Looking inside living brains with as little disruption as possible
Good science requires testing what you think you’re testing. This might sound obvious, but it’s sometimes very difficult to observe or experiment on a subject without disrupting your test environment, which then adds new variables that might influence your results. Neurological studies can have an especially hard time with this, since observing a brain in action isn’t an easy task, in no small part because brains are usually safely hidden away from prying eyes. Two new experiments, however, have made some new inroads on observing brains in action without muddling things up.
Messing up mouse memories
The first study was concerned with sleeping mice. While there’s lots of evidence that sleep is crucial towards memory formation, it’s always been hard to experiment with, since the most common way to disrupt a sleep cycle is to wake the sleeper up. This can disrupt memories, but it’s such a big disruption that might introduce new problems beyond interrupted sleep cycles. To work around this, scientists from McGill University inserted optogenetic probes in mice, which allow researchers to stimulate, or in this case, disrupt brain activity with very delicate accuracy.
The hypothesis was that the rapid eye movement (REM) phase of sleep was the key step in memory durability. To isolate that phase of sleep, optogenetic light signals were used to block some of the activity in the mice’s hippocampus during REM, while allowing the mouse to still get a full night’s rest. In the morning, these mice showed signs of lost memories, acting as if objects they’d encountered the day before were completely new to them all over again. To further narrow the possible influences, the researchers repeated this experiment to target other phases of sleep, but since those didn’t seem to disrupt memories, it points to REM having a special role in memory formation.
Granting a bit more freedom to fruit flies
Researchers working with fruit flies (Drosophila melanogaster) had a very different problem to tackle, as they wanted to see their test subjects’ brains as they strutted around rather than settle down for the night. While we know a lot about the brains fruit flies, they’ve generally been observed through dissection, or at least while in some kind of clamp under a microscope. In order to see what these insects’ brains are up to while say, engaging in courtship behavior, some kind of untethered monitoring was needed.
The solution wasn’t exactly a “natural” environment, but it did allow for fruit flies to walk around an enclosed space as much as they wanted to. Beforehand, each test subject had had a portion of it’s exoskeleton removed and replaced with transparent plastic, basically making a window in their head so the upper half of their brain was visible. As neat as that was, brains don’t offer a lot of visual clues about their activity normally, so the flies were bred with genetic markers on specific neurons which would flouresce when excited by… lasers.
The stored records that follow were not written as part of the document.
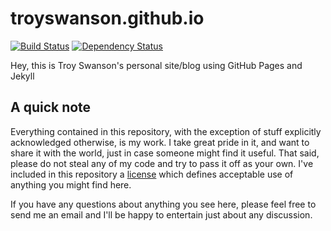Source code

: # troyswanson.github.io

[![Build Status](https://travis-ci.org/troyswanson/troyswanson.github.io.svg?branch=master)](https://travis-ci.org/troyswanson/troyswanson.github.io)
[![Dependency Status](https://gemnasium.com/troyswanson/troyswanson.github.io.svg)](https://gemnasium.com/troyswanson/troyswanson.github.io)

Hey, this is Troy Swanson's personal site/blog using GitHub Pages and Jekyll

## A quick note

Everything contained in this repository, with the exception of stuff explicitly acknowledged otherwise, is my work. I take great pride in it, and want to share it with the world, just in case someone might find it useful. That said, please do not steal any of my code and try to pass it off as your own. I've included in this repository a [license](https://github.com/troyswanson/troyswanson.github.io/blob/master/LICENSE.md) which defines acceptable use of anything you might find here.

If you have any questions about anything you see here, please feel free to send me an email and I'll be happy to entertain just about any discussion.
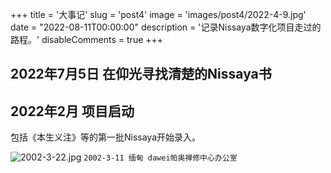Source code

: +++
title = '大事记'
slug = 'post4'
image = 'images/post4/2022-4-9.jpg'
date = "2022-08-11T00:00:00"
description = '记录Nissaya数字化项目走过的路程。'
disableComments = true
+++

## 2022年7月5日 在仰光寻找清楚的Nissaya书

## 2022年2月 项目启动

包括《本生义注》等的第一批Nissaya开始录入。

![2002-3-22.jpg](../../images/post4/2022-3-11.jpg)
`2002-3-11 缅甸 dawei帕奥禅修中心办公室`
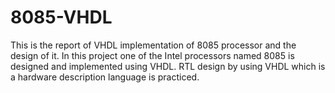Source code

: # 8085-VHDL
This is the report of VHDL implementation of 8085 processor and the design of it. In this project one of the Intel processors named 8085 is designed and implemented using VHDL. RTL design by using VHDL which is a hardware description language is practiced.  
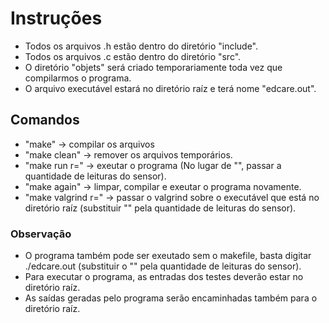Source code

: # Instruções
 - Todos os arquivos .h estão dentro do diretório "include".
 - Todos os arquivos .c estão dentro do diretório "src".
 - O diretório "objets" será criado temporariamente toda vez que compilarmos o programa.
 - O arquivo executável estará no diretório raíz e terá nome "edcare.out".

## Comandos
 - "make" -> compilar os arquivos
 - "make clean" -> remover os arquivos temporários.
 - "make run r=<qtd>" -> exeutar o programa (No lugar de "<qtd>", passar a quantidade de leituras do sensor).
 - "make again" -> limpar, compilar e exeutar o programa novamente.
 - "make valgrind r=<qtd>" -> passar o valgrind sobre o executável que está no diretório raíz (substituir "<qtd>" pela quantidade de leituras do sensor).

### Observação
 - O programa também pode ser exeutado sem o makefile, basta digitar ./edcare.out <qtd> (substituir o "<qtd>"
 pela quantidade de leituras do sensor).
 - Para executar o programa, as entradas dos testes deverão estar no diretório raíz.
 - As saídas geradas pelo programa serão encaminhadas também para o diretório raíz.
Once the lasers could highlight specific neurons in the flies’ exposed brains, high-speed cameras documented everything at 1,000 frames per second.
Even with the complexity of this setup, it still allowed scientists to get their most hands-off observations of the flies’ brains possible. The flies were able to interact more naturally, meaning brain activity scientists recorded would be a better match for what happens in a brain in the wild. As intrusive as laser-lit brains might seem, its one of the few options currently available for looking at a living brain the size of a few grains of salt.
My first grader asked: If they’ve woken up people for sleep studies, would they use optogenetics on them?
Even if a human volunteered for such an experiment, the human brain is larger and more complex than a mouse. While there are enough similarities between them (and even a fruit fly, to an extent) to make comparisons, it might be more complicated than simply inserting an optogenetic filament in persons head. Furthermore, you can probably convince a human to hold still in an fMRI for quite a few mental activities, although the lack of mobility there poses limitations that might leave scientists wishing we had brain windows too.